Donya Dickerson is a New York–based Aevitas Creative Management agent whose deal record and wishlist converge on a single throughline: books that help people understand themselves and the world around them, spanning narrative nonfiction, self-help, business, and select commercial fiction.
In brief
Donya Dickerson operates out of Aevitas Creative Management in New York and maintains an active list spanning narrative nonfiction, prescriptive self-help, business, and commercial fiction — a broader footprint than many agents at major management firms.
The sales record signals a particular strength in accessible, solutions-oriented nonfiction with a clear audience hook; writers pitching prescriptive work should lead with the problem the book solves and who it solves it for.
Dickerson's list rewards authors with platform, credential, or a compelling hook that makes the case for why THIS person should write THIS book — query letters that bury the author's authority tend to underperform here.
Query status was observed as open as of June 2026, but submission windows can shift; always verify the live form at Aevitas before sending.
Because the raw input on Dickerson's specific recent deals is limited, writers should treat this profile as a strong starting framework and cross-reference any recent interviews or wishlist posts for the most granular current priorities.
Lately
Dickerson has indicated an ongoing interest in nonfiction that addresses timely cultural and social questions, particularly projects where a clear argument meets accessible, engaging prose — books that a curious general reader would pick up and finish.
What Donya is looking for
Dickerson gravitates toward nonfiction that reads like a story — work with a strong central argument, a defined protagonist or perspective, and prose that earns attention on a sentence level. Journalism-rooted projects with broad cultural resonance are particularly welcome. The ideal pitch makes clear why the subject matters right now and why this author is the one to tell it.
Actionable, research-backed books that address a specific, felt problem for a definable readership. Dickerson responds to projects where the author's credentials are evident and the takeaway is concrete — readers should finish knowing exactly what to do differently. Platform is a meaningful factor here, though a genuinely fresh framework can compensate.
Accessible business books with practical application — think leadership, workplace dynamics, entrepreneurship, and career strategy aimed at a general trade readership rather than an academic one. Authors who bring insider expertise, original research, or a contrarian but well-supported perspective stand out. A clear audience and a hook that differentiates from the crowded business shelf are essential.
Dickerson selectively takes on commercial fiction with strong voice, a propulsive plot, and broad market appeal. The emphasis on nonfiction across the list suggests fiction is a smaller slice of the active wishlist; writers in this lane should ensure their query highlights what makes the story both distinctive and commercially viable.
Not the right fit
On Donya's list
Taste fingerprint
How to query Donya
Submit through Aevitas Creative Management's official online submission portal — this is the only channel Dickerson accepts; do not cold-email the agency.

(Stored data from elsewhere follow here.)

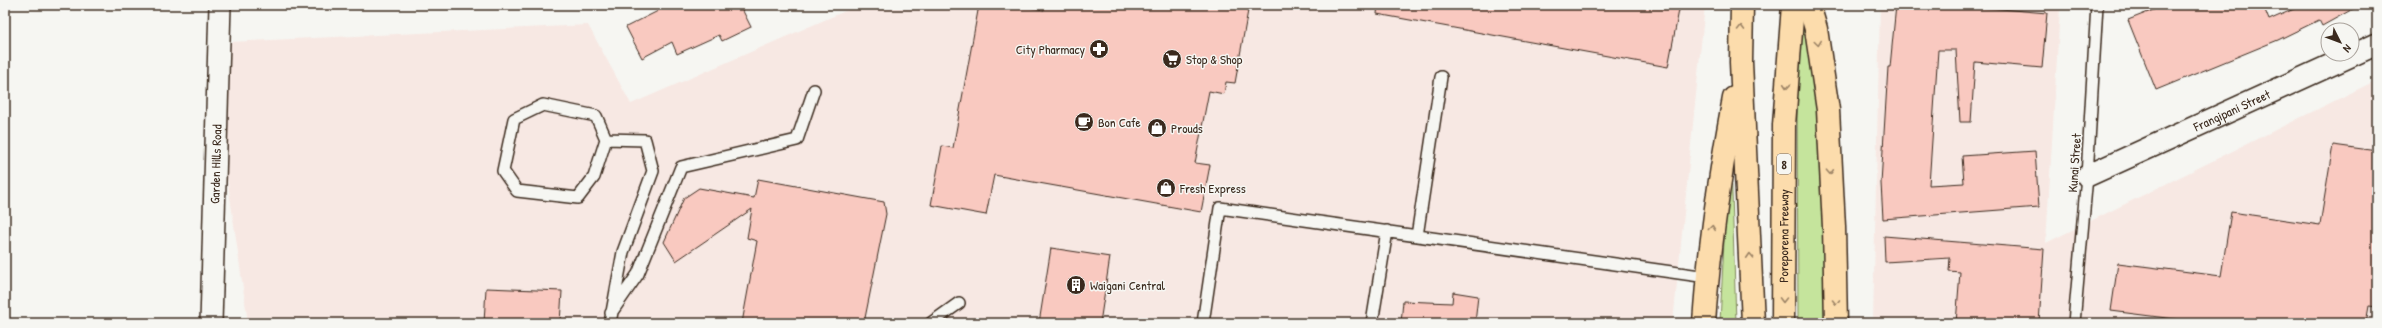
<svg xmlns="http://www.w3.org/2000/svg" width="2382" height="328" font-family="'Patrick Hand',sans-serif">
<style>
.built{fill:#f7e8e3}
.green{fill:#c5e49c;stroke:#80875d}
.building{fill:#f9c9c0;stroke:#3b2a1e}
.lines{fill:none;stroke-linecap:round;stroke-linejoin:round}
.service-casing{stroke:#3b2a1e;stroke-width:14}
.minor-casing{stroke:#3b2a1e;stroke-width:24}
.trunk-casing{stroke:#3b2a1e;stroke-width:25}
.service{stroke:#f6f6f2;stroke-width:11}
.minor{stroke:#f6f6f2;stroke-width:21}
.trunk{stroke:#fcdcac;stroke-width:22}
.oneway{stroke:#9c8365}
.labels{text-anchor:middle;dominant-baseline:central;stroke-width:3;stroke-linejoin:round;paint-order:stroke}
.shield{fill:#f6f6f2;stroke:#73675e;stroke-width:1}
.shield-label{font-size:12px;font-weight:bold;fill:#3b2a1e}
.poi-label{font-size:13px;fill:#3b2a1e;stroke:#f6f6f2;text-anchor:start}
.street-label{font-size:13px;fill:#3b2a1e;stroke:#f6f6f2}
</style>
<rect width="100%" height="100%" fill="#f6f6f2"/>
<filter id="ink" filterUnits="userSpaceOnUse"><feTurbulence type="fractalNoise" baseFrequency=".025" numOctaves="2"/><feDisplacementMap in="SourceGraphic" scale="8" xChannelSelector="R" yChannelSelector="G"/><feConvolveMatrix kernelMatrix="1 2 1 2 8 2 1 2 1" color-interpolation-filters="sRGB"/></filter>
<g filter="url(#ink)">
<!-- built -->
<path class="built" d="M859,5h846l-32,318h-1425l-40,-280 380,-18 43,79z
M1880,5l180,2 -14,236 331,-163v243h-504z"/>
<!-- green -->
<path class="green" d="M1809,22l6,50 14,251h-31l-1,-232 6,-65z
M1731,160l5,163h-16l7,-143z"/>
<!-- building -->
<path class="building" d="M656,5h84l11,22 -29,14 -3,-6 -42,19 -5,-12 -30,16 -16,-31 32,-16z
M979,5h38l27,5 1,-5h204l-14,78 -9,-1 -2,12 -15,-3 -14,72 15,2 -9,47 -207,-37 -8,40 -55,-10 11,-59 11,2z
M1378,5h302l-12,62 -291,-53z
M1896,5h58l93,8 -5,55 -67,-6 -4,60h-11l-4,-72h-18l-9,135 35,-2 -2,-27 73,-5 4,56 -156,12 -2,-36 7,-116h2z
M2166,5h97l6,15 34,-15h57l-38,21 -3,-6 -41,20 -122,50 -28,-70z
M2333,145l44,6v156l-8,-1 -3,17h-160l-95,-12 7,-48 103,13 10,-64 89,13z
M758,179l126,23 2,12 -22,109h-122l15,-82 -10,-3 5,-29 -76,52 -12,-19 20,-44 15,-10 55,10z
M1884,236l160,13 -5,74h-83l4,-51 -11,-1 1,-13 -65,4z
M1051,248l59,9 -10,66h-61z
M486,288l76,3 -2,32h-76z
M1453,292l25,4 -3,27h-74l2,-22 49,2z"/>
<g class="lines">
<defs>
<path id="service" d="M543,105l53,11 10,23 -12,38 -16,21 -61,-7 -14,-20 11,-52z
M606,139l39,1 8,31 -30,81 -13,71
M1417,236l24,-159
M611,313l27,-39 43,-107 116,-27 17,-50
M931,323l28,-20
M1203,323l17,-115 487,69
M1372,323l15,-92
M2074,323l13,-147 10,-171"/>
<g id="minor">
<path id="s1" d="M2087,176l290,-132"/>
<path id="s2" d="M211,323l9,-318"/>
</g>
<g id="trunk">
<path d="M1742,5l-1,57 12,261"/>
<path d="M1809,5l7,24 12,81 6,117 2,96"/>
<path d="M1704,323c5,-76 16,-150 30,-225"/>
<path id="s3" d="M1783,323l1,-198 9,-120"/>
</g>
</defs>
<!-- service casing -->
<use href="#service" class="service-casing"/>
<!-- minor casing -->
<use href="#minor" class="minor-casing"/>
<!-- trunk casing -->
<use href="#trunk" class="trunk-casing"/>
<!-- service -->
<use href="#service" class="service"/>
<!-- minor -->
<use href="#minor" class="minor"/>
<!-- trunk -->
<use href="#trunk" class="trunk"/>
</g>
<!-- one-way arrows -->
<defs><path id="oneway-chevron" d="M-2-3.5L2.5 0L-2 3.5" fill="none" stroke-width="1.6" stroke-linecap="round" stroke-linejoin="round"/></defs>
<g class="oneway">
<use href="#oneway-chevron" transform="translate(1741 28) rotate(-89)"/>
<use href="#oneway-chevron" transform="translate(1818 43) rotate(82)"/>
<use href="#oneway-chevron" transform="translate(1787 86) rotate(94)"/>
<use href="#oneway-chevron" transform="translate(1830 172) rotate(87)"/>
<use href="#oneway-chevron" transform="translate(1712 228) rotate(-83)"/>
<use href="#oneway-chevron" transform="translate(1750 256) rotate(-93)"/>
<use href="#oneway-chevron" transform="translate(1783 300) rotate(91)"/>
<use href="#oneway-chevron" transform="translate(1836 302) rotate(89)"/>
</g>
</g>
<!-- icons -->
<defs>
<symbol id="pharmacy-disc" viewBox="-11 -11 22 22"><circle r="9.5" fill="#3b2a1e" stroke="#f6f6f2"/><path d="M-2-6h4v4h4v4h-4v4h-4v-4h-4v-4h4Z" fill="#fff"/></symbol>
<symbol id="supermarket-disc" viewBox="-11 -11 22 22"><circle r="9.5" fill="#3b2a1e" stroke="#f6f6f2"/><path d="M-6-5.5h2.5l.6 2H6L4.5 2H-2.5L-4.4-4H-6ZM-1.5 3.2a1.3 1.3 0 1 0 .1 0ZM3 3.2a1.3 1.3 0 1 0 .1 0Z" fill="#fff"/></symbol>
<symbol id="cafe-disc" viewBox="-11 -11 22 22"><circle r="9.5" fill="#3b2a1e" stroke="#f6f6f2"/><path d="M-5.5-4.5H6V0H3Q3 3.5 0 3.5H-2.5Q-5.5 3.5-5.5 0ZM3-3.2v2h1.7v-2ZM-6 4.5H4V6H-6Z" fill="#fff"/></symbol>
<symbol id="shop-disc" viewBox="-11 -11 22 22"><circle r="9.5" fill="#3b2a1e" stroke="#f6f6f2"/><path d="M-5-2.5h2.3a2.7 3.5 0 0 1 5.4 0H5L5.5 6h-11ZM-1.5-2.5h3a1.5 2.3 0 0 0-3 0Z" fill="#fff"/></symbol>
<symbol id="building-disc" viewBox="-11 -11 22 22"><circle r="9.5" fill="#3b2a1e" stroke="#f6f6f2"/><path d="M-4-6H4V6H1V3H-1V6H-4ZM-2.5-4.3h1.7v1.8h-1.7ZM.8-4.3h1.7v1.8H.8ZM-2.5-1h1.7V.8h-1.7ZM.8-1h1.7V.8H.8Z" fill="#fff"/></symbol>
</defs>
<g fill-rule="evenodd">
<use href="#pharmacy-disc" x="1088" y="38" width="22" height="22"/>
<use href="#supermarket-disc" x="1161" y="48" width="22" height="22"/>
<use href="#cafe-disc" x="1073" y="111" width="22" height="22"/>
<use href="#shop-disc" x="1146" y="117" width="22" height="22"/>
<use href="#shop-disc" x="1155" y="177" width="22" height="22"/>
<use href="#building-disc" x="1065" y="274" width="22" height="22"/>
</g>
<g class="labels">
<!-- shield labels -->
<rect class="shield" x="1777" y="154" width="14" height="20" rx="3"/>
<g class="shield-label">
<text x="1784" y="164">8</text>
</g>
<!-- poi labels -->
<g class="poi-label">
<text x="1085" y="49" text-anchor="end">City Pharmacy</text>
<text x="1186" y="59">Stop &amp; Shop</text>
<text x="1098" y="122">Bon Cafe</text>
<text x="1171" y="128">Prouds</text>
<text x="1180" y="188">Fresh Express</text>
<text x="1090" y="285">Waigani Central</text>
</g>
<!-- street labels -->
<g class="street-label">
<text stroke="none"><textPath href="#s1" startOffset="159">Frangipani Street</textPath></text>
<text transform="translate(2074 163) rotate(-86)">Kunai Street</text>
<text stroke="none"><textPath href="#s2" startOffset="159">Garden Hills Road</textPath></text>
<text stroke="none"><textPath href="#s3" startOffset="87">Poreporena Freeway</textPath></text>
</g>
</g>
<!-- margin -->
<rect width="2382" height="328" fill="none" stroke="#f6f6f2" stroke-width="20"/>
<rect x="10" y="10" width="2362" height="308" fill="none" stroke="#3b2a1e" stroke-width="1.5" filter="url(#ink)"/>
<!-- north arrow -->
<g transform="translate(2340 42) rotate(132)"><circle r="19" fill="#f6f6f2" stroke="#aba49d"/>
<path d="M0-3L7 15L0 10L-7 15Z" fill="#3b2a1e"/>
<text y="-6" font-size="11" font-weight="bold" text-anchor="middle" fill="#3b2a1e">N</text>
</g>
</svg>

Lead with the problem your book solves and the specific readership it serves; for nonfiction especially, Dickerson responds to a crisp articulation of the book's purpose before the description of its contents.
Establish your authority or platform in the first paragraph of your query — credential, lived experience, journalism credits, research background, or existing audience. Don't bury this at the end.

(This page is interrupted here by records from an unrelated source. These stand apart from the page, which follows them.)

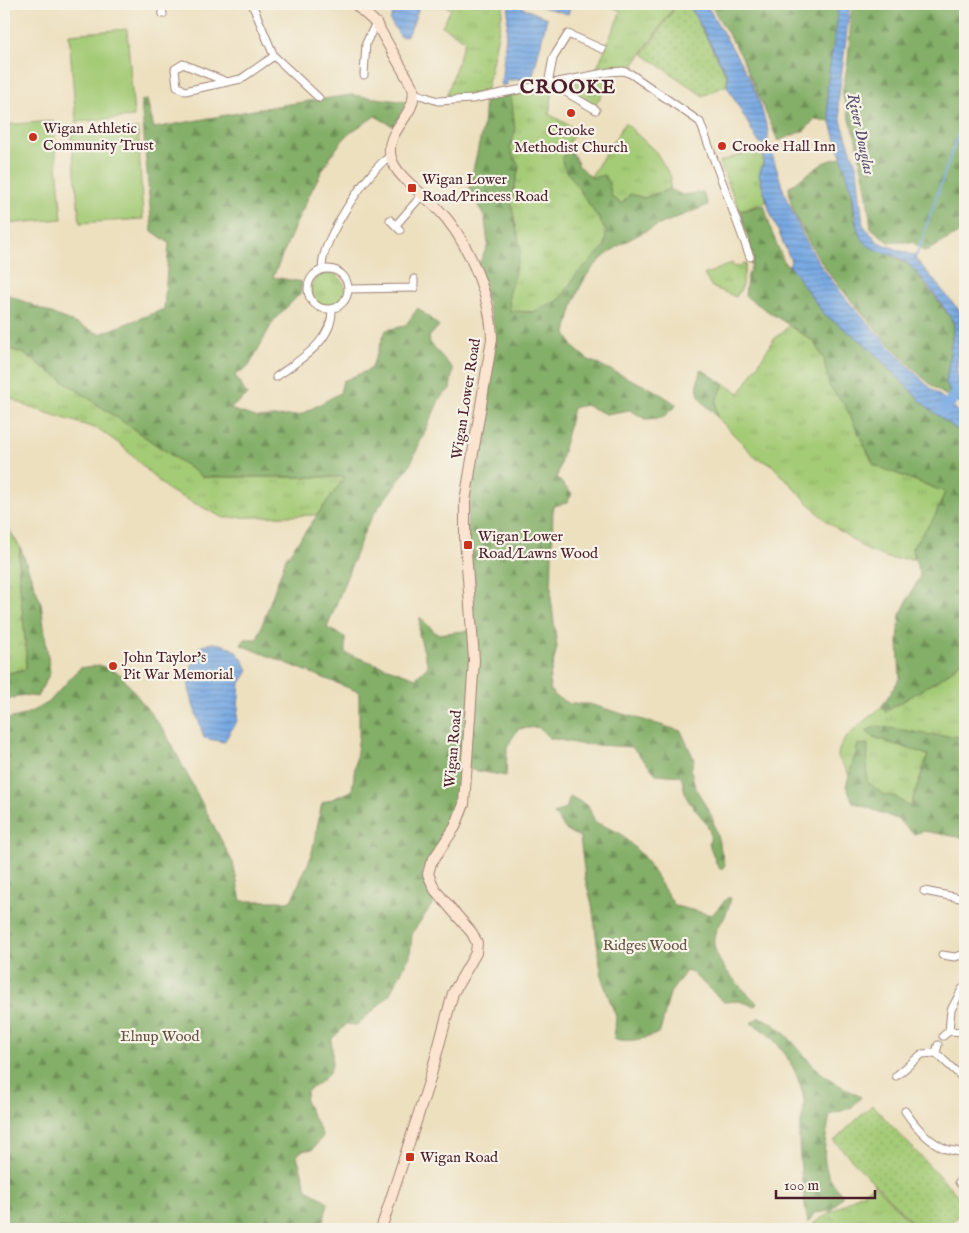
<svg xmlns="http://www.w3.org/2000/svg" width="969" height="1233" font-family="'IM FELL English',serif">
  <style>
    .grass { fill: url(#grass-tufts); stroke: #777550 }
    .forest { fill: url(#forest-firs); stroke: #666749 }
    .garden { fill: url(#garden-dots); stroke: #777550 }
    .pitch { fill: #a4cb76; stroke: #777550 }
    .water { fill: url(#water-rules); stroke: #606487 }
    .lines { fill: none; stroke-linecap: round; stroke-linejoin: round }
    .stream { stroke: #77a9e3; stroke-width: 2 }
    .river { stroke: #77a9e3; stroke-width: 12 }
    .street-casing { stroke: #9c8075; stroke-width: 9 }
    .secondary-casing { stroke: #9c8075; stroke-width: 12 }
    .street { stroke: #fff; stroke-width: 7 }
    .secondary { stroke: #fce5d0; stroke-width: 10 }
    .poi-dot { fill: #c8321e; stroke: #f7f3e8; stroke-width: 2 }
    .labels { text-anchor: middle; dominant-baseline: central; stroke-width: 4.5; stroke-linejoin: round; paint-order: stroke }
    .poi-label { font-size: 15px; fill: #4a1f2b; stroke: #f7f3e8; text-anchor: start }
    .street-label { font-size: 15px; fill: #4a1f2b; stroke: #f7f3e8 }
    .park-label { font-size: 15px; fill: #655342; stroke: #f7f3e8 }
    .water-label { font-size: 16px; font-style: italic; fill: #5a4f6b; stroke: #f7f3e8 }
    .district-label { font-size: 20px; font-weight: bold; letter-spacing: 1px; fill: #4a1f2b; stroke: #f7f3e8 }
  </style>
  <defs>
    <pattern id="grass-tufts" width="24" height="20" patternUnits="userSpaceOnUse" patternTransform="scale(1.25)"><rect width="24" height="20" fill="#a4cb76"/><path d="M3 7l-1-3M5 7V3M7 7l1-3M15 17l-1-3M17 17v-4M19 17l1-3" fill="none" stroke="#8fae66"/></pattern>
    <pattern id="forest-firs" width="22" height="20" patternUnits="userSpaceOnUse" patternTransform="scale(1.25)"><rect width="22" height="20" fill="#83af67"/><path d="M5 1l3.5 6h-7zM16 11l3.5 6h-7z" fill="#6d8e55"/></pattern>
    <pattern id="garden-dots" width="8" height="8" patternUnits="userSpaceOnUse" patternTransform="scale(1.25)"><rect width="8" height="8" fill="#a4cb76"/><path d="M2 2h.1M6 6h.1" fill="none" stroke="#8fae66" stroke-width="1.8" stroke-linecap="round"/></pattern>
    <pattern id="water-rules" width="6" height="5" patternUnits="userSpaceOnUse" patternTransform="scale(1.25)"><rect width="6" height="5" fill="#77a9e3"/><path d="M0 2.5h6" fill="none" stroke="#6489b8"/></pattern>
  </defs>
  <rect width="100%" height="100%" fill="#f7f3e8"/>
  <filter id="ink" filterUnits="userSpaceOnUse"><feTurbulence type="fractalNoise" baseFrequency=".02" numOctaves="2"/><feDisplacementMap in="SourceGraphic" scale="10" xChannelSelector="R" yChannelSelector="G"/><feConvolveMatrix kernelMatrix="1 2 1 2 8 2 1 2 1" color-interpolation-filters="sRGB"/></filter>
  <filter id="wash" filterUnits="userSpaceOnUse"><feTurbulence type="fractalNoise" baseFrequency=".0096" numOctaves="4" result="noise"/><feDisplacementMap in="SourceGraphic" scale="20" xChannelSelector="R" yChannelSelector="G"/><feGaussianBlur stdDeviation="1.12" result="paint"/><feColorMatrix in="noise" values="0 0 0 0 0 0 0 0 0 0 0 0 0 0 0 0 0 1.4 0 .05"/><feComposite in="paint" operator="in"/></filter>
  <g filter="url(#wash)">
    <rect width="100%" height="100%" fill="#ede0bf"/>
    <path class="grass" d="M440 4H504L486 93 446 97 465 40 442 26 451 9Z
      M606 4H672L674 7 631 69 617 68 596 70 621 11Z
      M612 77 595 106 560 86Z
      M540 90H553L549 114 577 130 564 150 567 152 562 162 606 230 605 246 576 275 561 299 533 312 510 311 508 299 518 236 511 203 519 167 510 149 515 131 511 95Z
      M625 123 656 152 671 177 670 189 644 198 630 194 622 204 612 197 609 184 591 176Z
      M763 150V164L759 174 767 202 740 211 719 162 745 153Z
      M732 263 734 267 746 264 741 289 736 297 712 287 704 275Z
      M311 290a17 17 0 1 1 34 0a17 17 0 1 1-34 0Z
      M789 326 813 341 824 359 829 386 845 405 874 465 945 492 935 516 912 548 914 559H891L867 550 826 521 770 463 757 459 717 417 716 401 724 384 740 393 774 339Z
      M4 348 23 353 203 477H345L317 515 224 518 168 490 121 445 98 429 31 408 4 395Z
      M4 522 20 547 18 566 26 648V670L4 674Z
      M965 658V737L933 735 873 737 928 755 910 808 896 797 884 795 866 781 858 745 849 776C847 768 839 762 838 756 838 737 870 718 882 706L885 712 946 675Z
      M874 1185 917 1229H814V1223Z"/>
    <path class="forest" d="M710 4H838C839 42 819 85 832 122L815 119 805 130 778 141 742 57Z
      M852 4H965V229L925 252 913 242H889L871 228 866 188 855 135 842 94 848 62Z
      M351 95 408 102 393 126 375 116C367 122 357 127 349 134 320 160 290 239 273 277L302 282 300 294 274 320 249 366 235 375 247 395 230 409 258 418 300 415 340 393 343 381 371 369 386 330 405 326 418 308 439 326 429 337 430 343 453 369 450 389 440 398 409 467 375 512 365 530 327 628 345 637V653L416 678 428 666 419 634 420 617 437 634 474 630 467 519 495 329 477 268 488 245 485 219 469 187 483 127 485 99 511 95 515 131 510 149 519 167 511 203 521 251 509 292 510 311 533 312 561 299 576 275 605 246 606 230 563 165 562 158 567 152H572L579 166 592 178 604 175 609 184 612 197 622 204 630 194 644 198 670 189 682 195 703 192 708 205C668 222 605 241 583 282 574 297 570 316 566 333L573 347 587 359 656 391 677 405 662 418 645 419 630 410 606 414 585 405 573 408 557 478 572 494 567 503 553 506 551 598 557 647 549 681 551 691 555 696 570 704H589L681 731 694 759 691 770 695 787 712 817 725 865 721 870 717 865 709 844C716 824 693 812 686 796 684 790 683 782 681 776L656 774 632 747 579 744 549 738 538 727 518 729 507 747 506 776 462 768C461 785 463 805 456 821 449 840 431 854 422 873L428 889 436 899 412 933 410 956 388 997 357 1025 347 1024 331 1040C335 1070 332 1075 307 1091L305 1101 323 1136 313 1149 301 1151 297 1156 307 1189 328 1202 322 1229H4V720L24 715 48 703 80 668 99 665 120 674 165 732 233 863 241 901H291L311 857 322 803 352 791 359 735V692L241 645 245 639H257L286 558 345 477H203L23 353 4 348V293L100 334 164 309 169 243 152 231 141 101 147 100 154 128 276 106Z
      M843 157 852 193 854 219 863 240 910 265 951 318 954 324 946 383 951 397C929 394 837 287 822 263 809 243 789 212 789 187L825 162Z
      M764 205 772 233 785 264 789 265 824 314 864 343 926 406 965 436V658L946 675 885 712 882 706 900 678 898 642 900 615 920 576 912 548 935 516 945 492 874 465 845 405 829 386 824 359 813 341 745 296 747 278 754 259 740 211Z
      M701 369 724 384 716 401 717 417C699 399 693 395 701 369Z
      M20 547 41 603 50 673 37 697 23 695 4 701V674L26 669C27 628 16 588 20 547Z
      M877 726 933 735 965 737V838L923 831 914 834 897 819 853 802 846 786 858 745 868 744 867 781 884 795 896 797 910 808 928 755 873 737 866 731Z
      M570 796 588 806 595 822 620 833 643 856 675 906 712 915 727 898H731C729 906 727 913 723 920 720 924 716 928 715 933 707 959 741 986 757 1003L755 1006 739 1001 724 1002 692 973 686 971 670 993 660 1032C645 1040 630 1042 614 1039L616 1017 602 979 592 905 585 878 580 837 567 831 554 814 567 807Z
      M759 1017C784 1025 798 1051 816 1068 828 1080 846 1089 861 1097L852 1107 830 1115C824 1149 817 1168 843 1195L831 1211 814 1213 808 1223C803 1195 800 1167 799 1138 799 1126 805 1112 804 1100 799 1070 778 1036 751 1023Z"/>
    <path class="garden" d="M677 4H687L690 7 727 76V85L703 96 643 54Z
      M872 1105 965 1203V1209L944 1229H918L834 1141Z"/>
    <path class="pitch" d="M127 29 134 117 76 122 69 34Z
      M53 121 62 219 4 224V125Z
      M138 129 143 219 80 223 71 134Z"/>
    <path class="water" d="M397 4H420L411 29 406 36 401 37 390 21Z
      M509 4H522L523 8 547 18 532 79 507 80V85H501Z
      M531 4H571L568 14Z
      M689 4H706L748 75 758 98 768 131V142L784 192 803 236 821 266 846 299 888 345 926 384 965 417V436L926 406 864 343 824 314 789 265 791 261 770 212 759 174 763 164V144L759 143 727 86 728 76Z
      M838 4H849V14L838 103 842 124 857 168 863 225 878 242 912 255 918 253 915 258 959 310 961 318 957 371 960 384 965 393V407L951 396 946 383 954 324 951 318C941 303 917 269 903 260 890 251 873 254 863 240 853 225 856 210 852 193 846 166 828 124 827 98 827 66 838 36 838 4Z
      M212 643C230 644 242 653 248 671L240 683 237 721 224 742 204 738C200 722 186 692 189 677 190 667 196 657 199 647Z"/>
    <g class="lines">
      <path class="stream" d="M917 254 957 137 965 123"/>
      <path class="river" d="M943 411 957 393"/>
    </g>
  </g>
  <g filter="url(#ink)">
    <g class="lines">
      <defs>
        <path id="street" d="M161 4 163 14
          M252 4 274 56 319 98
          M364 75 366 43 376 23
          M227 82 183 64 175 69 177 86 185 91 241 79 274 56
          M548 84 553 58 568 34 602 49
          M552 84 596 110
          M414 93 438 101 472 99 609 72 623 71 631 74 700 122 750 257
          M390 220 400 230
          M396 225 423 194
          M323 269C316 248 370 166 391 156
          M308 289a20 20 0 1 1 40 0a20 20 0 1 1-40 0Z
          M348 289 414 288V279
          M276 377C299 360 333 342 332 309
          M924 891 965 899
          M942 955 955 957 965 954
          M949 1031 965 1032
          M943 1036 949 1031 951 1010 962 989
          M936 1053 965 1080
          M936 1053 938 1045
          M896 1076 922 1054 936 1053
          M905 1111C915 1126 929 1142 946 1149 952 1151 959 1151 965 1154
          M965 1176 959 1182 965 1189"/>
        <path id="secondary" d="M355 4 376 23 413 88C419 115 383 130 391 158 397 178 423 193 437 208 467 238 491 296 492 339L465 501V538L474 660 464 804 455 827 431 863 428 874 435 890 472 933 477 943 476 953 453 993 429 1082 381 1229"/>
      </defs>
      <use href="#street" class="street-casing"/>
      <use href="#secondary" class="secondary-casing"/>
      <use href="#street" class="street"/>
      <use href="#secondary" class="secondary"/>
    </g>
  </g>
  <g class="poi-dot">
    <circle cx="571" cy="113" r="5"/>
    <circle cx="33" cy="137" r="5"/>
    <circle cx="722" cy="146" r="5"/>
    <rect x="407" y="183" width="10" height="10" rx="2.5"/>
    <rect x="463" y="540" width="10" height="10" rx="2.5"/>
    <circle cx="113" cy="666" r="5"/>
    <rect x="405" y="1152" width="10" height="10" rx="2.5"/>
  </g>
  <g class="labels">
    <g class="poi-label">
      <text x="43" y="128">Wigan Athletic<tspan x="43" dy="17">Community Trust</tspan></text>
      <text x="571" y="130" text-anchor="middle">Crooke<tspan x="571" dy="17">Methodist Church</tspan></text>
      <text x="732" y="146">Crooke Hall Inn</text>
      <text x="422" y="179">Wigan Lower<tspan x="422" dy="17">Road/Princess Road</tspan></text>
      <text x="478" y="536">Wigan Lower<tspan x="478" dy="17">Road/Lawns Wood</tspan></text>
      <text x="123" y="657">John Taylor's<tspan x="123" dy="17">Pit War Memorial</tspan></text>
      <text x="420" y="1157">Wigan Road</text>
    </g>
    <g class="street-label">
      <text transform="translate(466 399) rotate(-81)">Wigan Lower Road</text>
      <text transform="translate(453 749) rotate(-85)">Wigan Road</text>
    </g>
    <g class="park-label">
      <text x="645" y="945">Ridges Wood</text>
      <text x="160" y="1036">Elnup Wood</text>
    </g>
    <g class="water-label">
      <text transform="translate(860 134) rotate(78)">River Douglas</text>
    </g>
    <g class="district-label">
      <text x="568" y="87">CROOKE</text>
    </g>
  </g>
  <rect width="969" height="1233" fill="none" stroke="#f7f3e8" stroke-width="20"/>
  <path d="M776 1190v8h99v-8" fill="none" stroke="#4a1f2b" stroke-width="2.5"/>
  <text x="784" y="1190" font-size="15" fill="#4a1f2b" stroke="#f7f3e8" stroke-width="4" paint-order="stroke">100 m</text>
</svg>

For prescriptive nonfiction and business books, include a concise statement of your platform (newsletter subscribers, speaking engagements, social following, institutional affiliation) without overstating it.
For commercial fiction, make the commercial comp titles explicit and recent — within the last three to five years — and ensure they reflect actual market positioning, not just thematic similarity.
Keep the query letter tight: one paragraph on the book's hook and argument, one on your background, and one on the market context. Dickerson's nonfiction orientation means a sharp, journalist-style query is more likely to land than a lyrical one.
Always verify the submission form is currently open at the Aevitas website before querying; status observed as open in June 2026 but can change.